Now, fix any such algorithm $A$, and fix the response sequence $y_1, y_2, \dots, y_{2^n-2}$ to be all zero: $y_1=y_2=\dots=y_{2^n-2}=0$. This will completely determine the query sequence $x_1, \dots, x_{q}$. Now, there are at least two points which $A$ hasn't queried so far, and let us denote them as $x'_0$ and $x'_1$. We define two functions $f_0$ and $f_1$ as follows: both $f_0$ and $f_1$ respect the query sequence: $f_b (x_i)=0$ for all $b=0, 1$, and $i=1, \dots, q$. And then, set $f_0(x_0')=1, f_0(x_1')=0$, $f_1(x'_0)=0, f_1(x'_1)=1$. We can see that, since both $f_0$ and $f_1$ respect the query sequence, when $A$ interacts with either $f_0$ or $f_1$, it is guaranteed that $A$ will precisely ask queries $x_1, \dots, x_q$, and completely miss $x'_0$ and $x'_1$. Now, after the queries, $A$ will output its answer. Since $A$ is deterministic, its answer also depends on the response sequence $y_1, y_2, \dots, y_q$ (as well as the code of $A$). In any case, it is deterministic, so its answer will be something fixed, say $z$. If $z\neq x'_0$, then this means that $A$ errs when interacting with $f_0$. On the other hand, if $z=x'_0$, then this means that $A$ errs when interacting with $f_1$.
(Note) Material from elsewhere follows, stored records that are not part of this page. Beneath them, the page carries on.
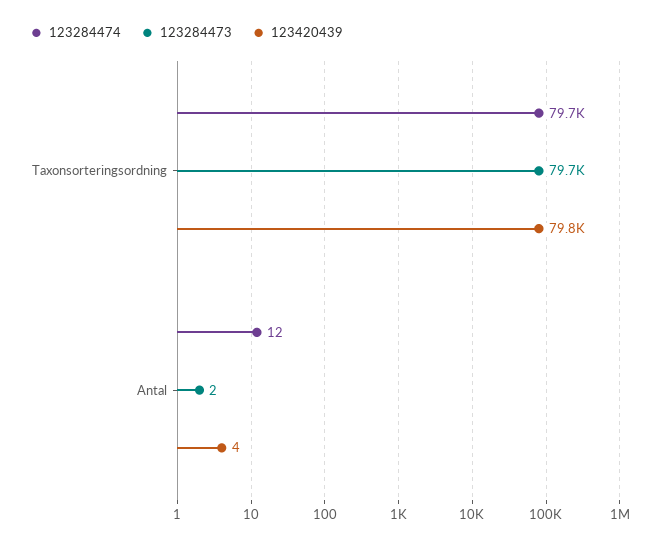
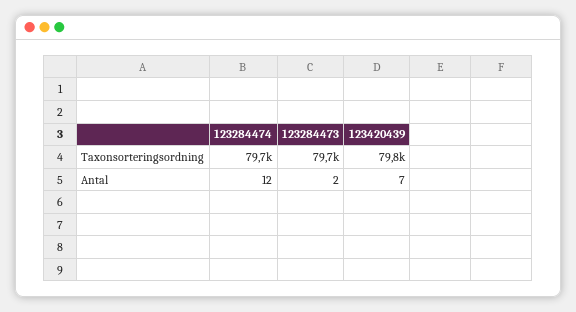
  {
    "123284474": {
      "Taxonsorteringsordning": 79700,
      "Antal": 12
    },
    "123284473": {
      "Taxonsorteringsordning": 79700,
      "Antal": 2
    },
    "123420439": {
      "Taxonsorteringsordning": 79800,
-     "Antal": 4
+     "Antal": 7
    }
  }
This adversary argument essentially forces $A$ to have worst cases each time and eventually to lose: the responses $y_i$ are adversarially chosen to deny $A$ any useful information, as much as possible.

3
On

First of all, remember that an individual instance of a problem isn't in $P$ or $NP$; rather, we talk about the complexity of a (parametrized) family of problems. For instance, $9\times 9$ Sudoku is in $P$; in fact, it's solvable in constant time! The constant may be large, but that's irrelevant. Instead, we have to talk about the complexity of Sudoku with respect to the board size. So you can't just have a 'single' bit string; rather, you need to have (at least one) bit string for every input length.
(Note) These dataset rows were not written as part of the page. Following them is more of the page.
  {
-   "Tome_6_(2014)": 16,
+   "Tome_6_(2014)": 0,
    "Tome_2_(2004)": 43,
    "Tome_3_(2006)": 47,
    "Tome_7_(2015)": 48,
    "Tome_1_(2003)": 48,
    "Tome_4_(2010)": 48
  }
Putting that aside, even if you do assume that there's one bit string of each length that returns true, your problem still isn't in $NP$; this time, the issue goes the other direction. Remember that $NP$ means verifiable in polynomial time by a Turing Machine. You cannot simply treat $f$ as a black box; it must be represented in some fashion. If you want to try and obscure it, then you have to treat it as an oracle, and the problem you've constructed is in $NP^f$ — nondeterministic polynomial time with an oracle for $f$. Similarly, a deterministic polynomial-time algorithm would be in $P^f$. But there are already well known to be oracles $f$ for which the question 'goes either way'; there are oracles for which provably $P^f=NP^f$ (for instance, if $f$ is 'sufficiently strong' that its query power overwhelms $P$ and $NP$; I believe taking $f$ to be a Turing-complete set such as the set of all strings on which a particular Universal Turing Machine halts works here) and those for which provably $P^f\neq NP^f$ (in fact, if we choose a 'random' oracle $f$, then $P^f\neq NP^f$ with probability $1$).